FRAGMENTO DEL DOCUMENTO »
○ ○ ○ ○ ○

Salud y prestigio del género negro

Salud y prestigio del género negro

José Luís Muñoz

Los que llevamos unos cuantos años en esto, en la literatura (que, más que un oficio, es una vocación), y más concretamente en la literatura negra, nos congratulamos sinceramente de que una vez más uno de los premios más prestigioso de la literatura española, el Princesa de Asturias, haya recaído en un practicante entusiasta del género, en Fred Vargas, la exitosa y prestigiosa escritora francesa de polar, del mismo modo que hace unos años se lo llevó el británico John Banville, que firma sus obras de género negro como Benjamin Black, o el cubano Leonardo Padura. Qué lejos estamos de esa época en la que los críticos canónicos menospreciaban el género con los epítetos de subgénero, género fácil, género menor o novela de entretenimiento (como si entretener fuera un defecto y no una cualidad). Hoy lo negro está de moda (festivales, colecciones, simposios), y en la hondura de su cajón cabe casi todo, desde novelas con detectives romanos, novelas ambientadas en el medioevo, con vampiros, etarras, quinquis, replicantes o políticos.

Que la literatura negra es un género prestigiado por una serie de buenos escritores que lo han abrazado es una evidencia. Ahí está Henning Mankell entre los nórdicos o, barriendo para casa, Francisco González Ledesma, Juan Madrid, Andreu Martín o Julián Ibáñez. Unos cuantos intelectuales se partieron la cara por dignificarlo mientras otros escribían importándoles un bledo las opiniones de los críticos sesudos.

Los que escribimos en esa gama amplia de color nunca podremos agradecer bastante el papel que jugó Manuel Vázquez Montalbán, su generosidad, su cáustico sentido del humor y su papel de adalid de un género menospreciado (y no soy defensor, sino todo lo contrario, del personaje que más fama le dio, el acartonado detective Pepe Carvalho, al que hay que entender como parodia genérica, un alter ego con sus tics). Manolo, como le llamaban sus allegados, situó la novela negra española en un lugar preferente, situándose él mismo dentro de ese marco, acalló la crítica cegata y decimonónica que cuestionaba el género por ser ligero y no plomizo, como si no aburrirte mortalmente con un texto fuera un desdoro. Lo que Manuel Vázquez Montalbán hizo con una saga muy discutible, porque se convirtió en alimenticia, lo consiguió en Italia Umberto Eco, otro intelectual, con El nombre de la rosa: aporrear las cerradas cabezas de los sesudos críticos y abrirlas al género. La buena literatura no sabe de géneros, le importan un bledo.

○ ○ ○ ○ ○

MATERIAL PROPORCIONADO »
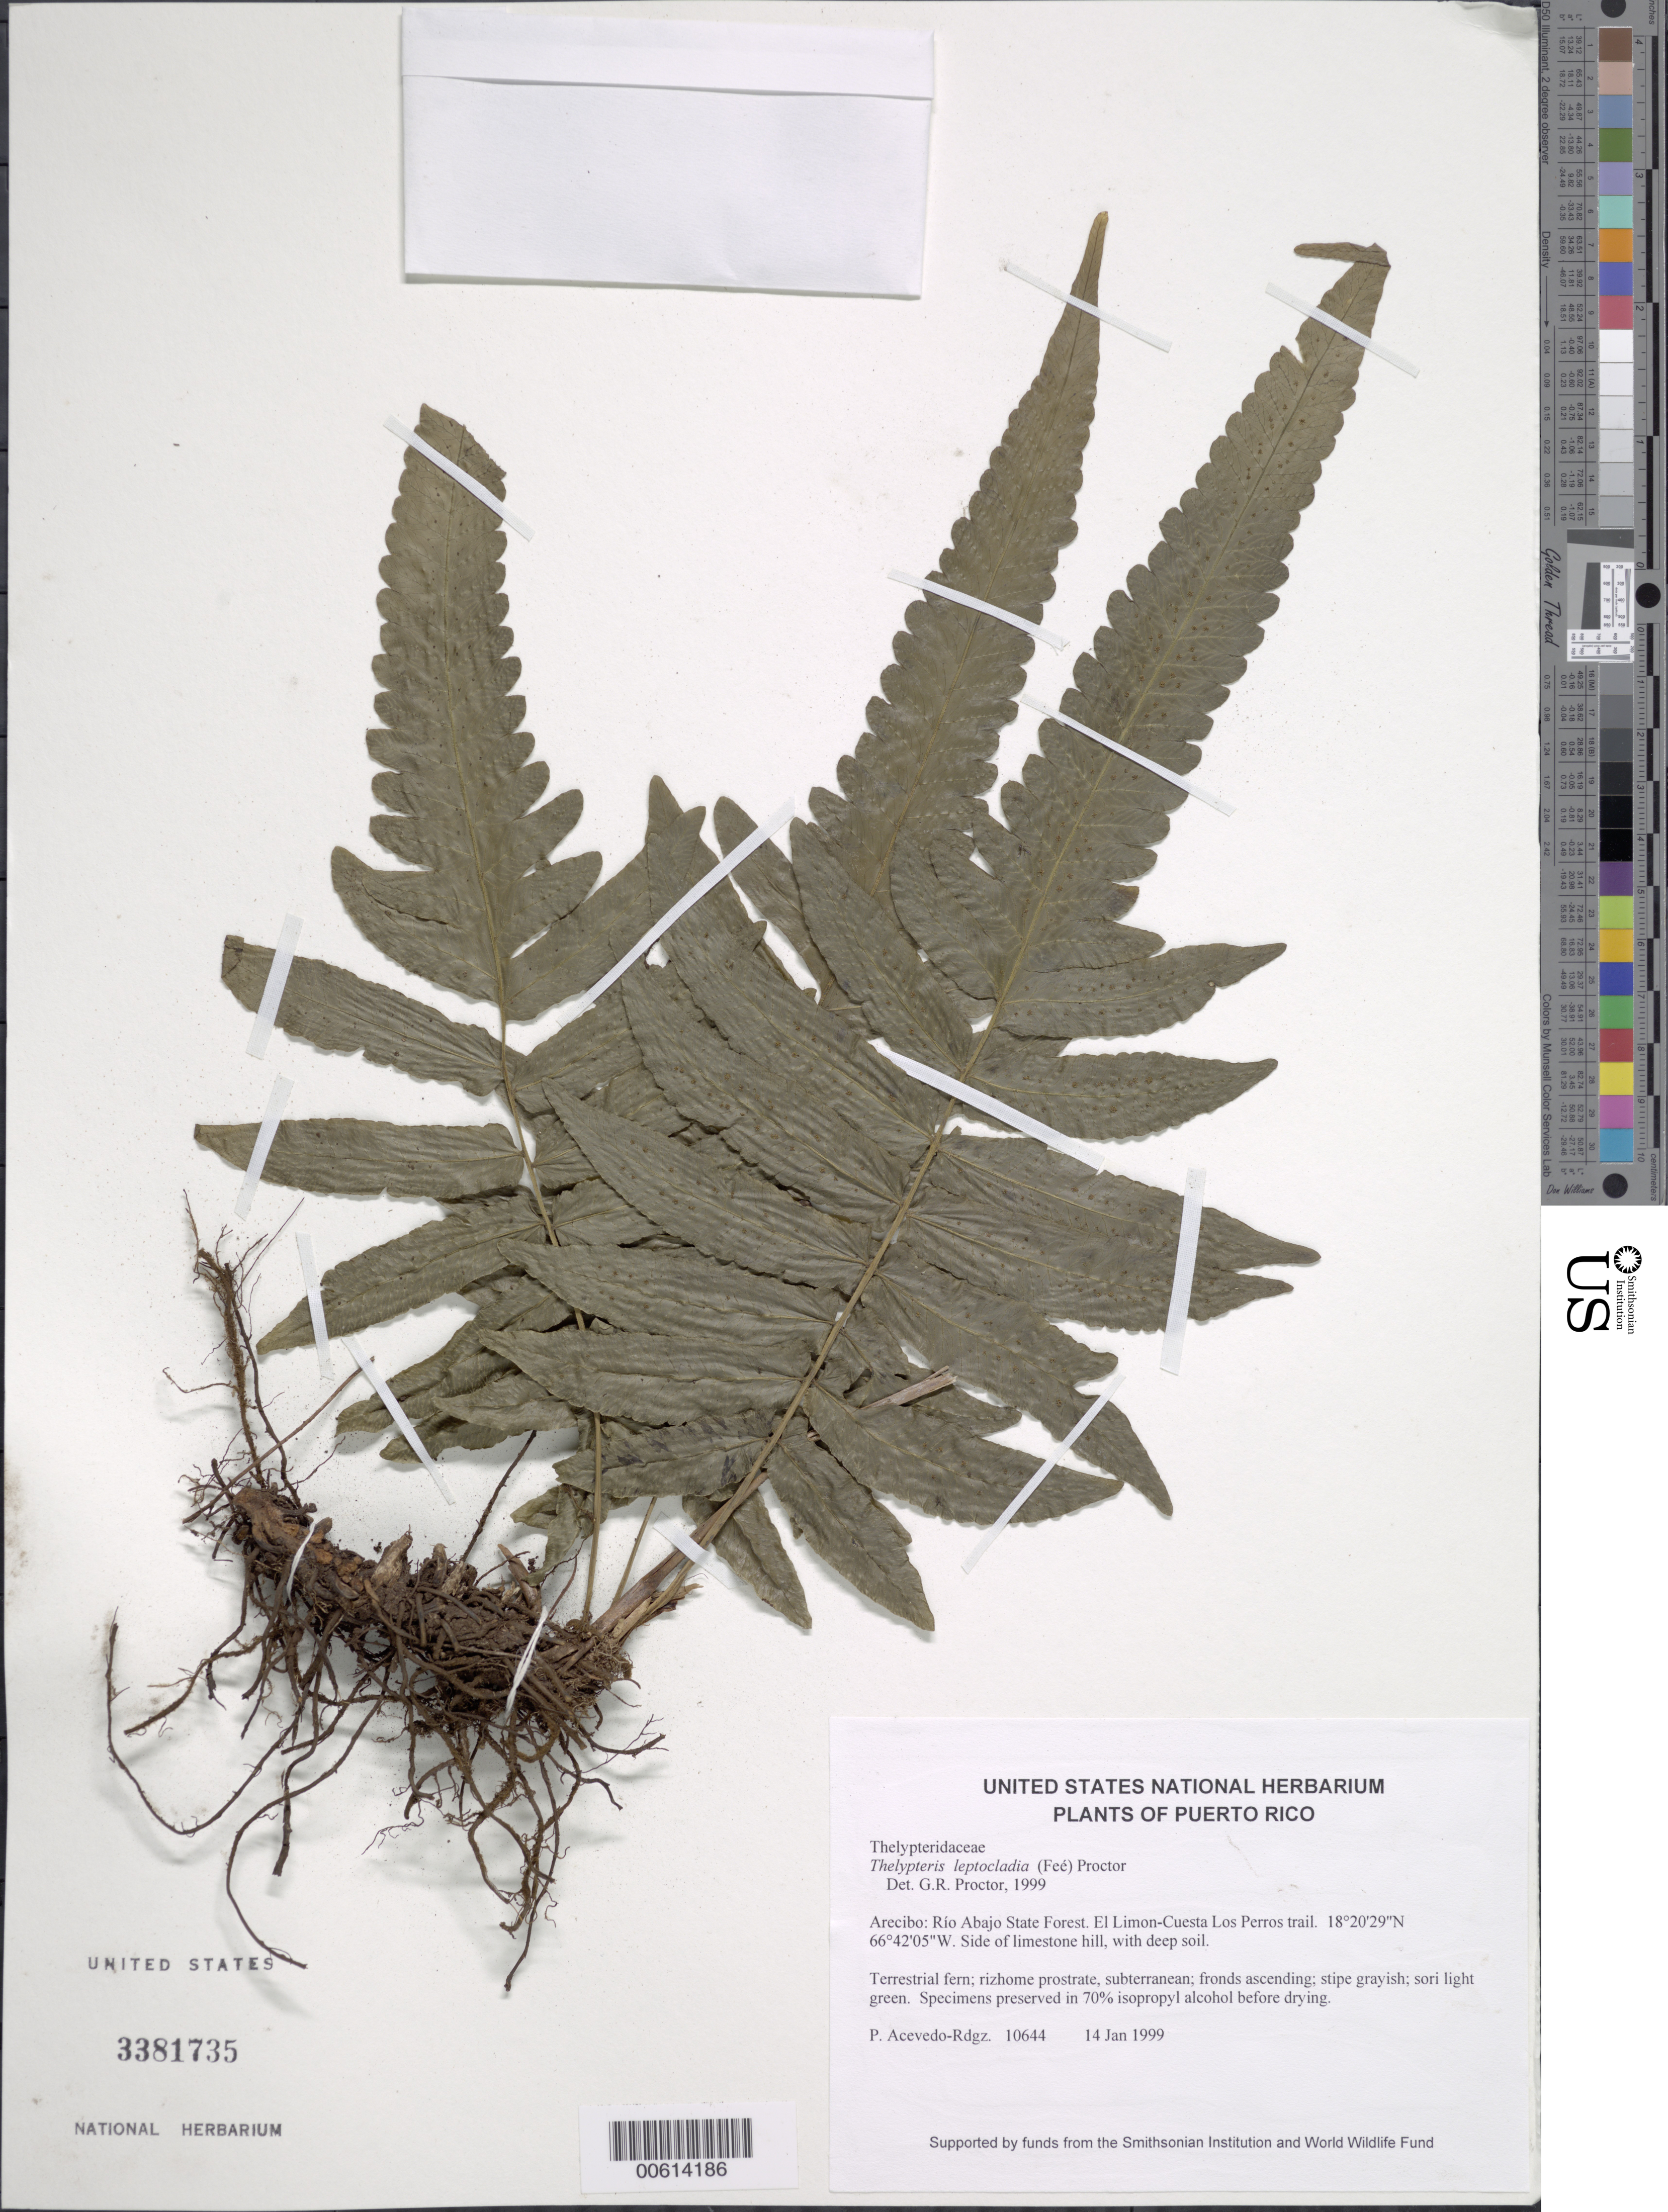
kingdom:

○ ○ ○ ○ ○

QUÉ DEBES HACER »
(a) Enumera los epítetos con los que, según el artículo sobre el género negro, los críticos canónicos menospreciaban el género.
(b) Por favor, reproduce del artículo sobre el género negro todo el fragmento que va desde "Que la literatura" hasta "los críticos sesudos.".

RESPUESTAS POR TAREA »
(a) subgénero, género fácil, género menor, novela de entretenimiento

(b)
Que la literatura negra es un género prestigiado por una serie de buenos escritores que lo han abrazado es una evidencia. Ahí está Henning Mankell entre los nórdicos o, barriendo para casa, Francisco González Ledesma, Juan Madrid, Andreu Martín o Julián Ibáñez. Unos cuantos intelectuales se partieron la cara por dignificarlo mientras otros escribían importándoles un bledo las opiniones de los críticos sesudos.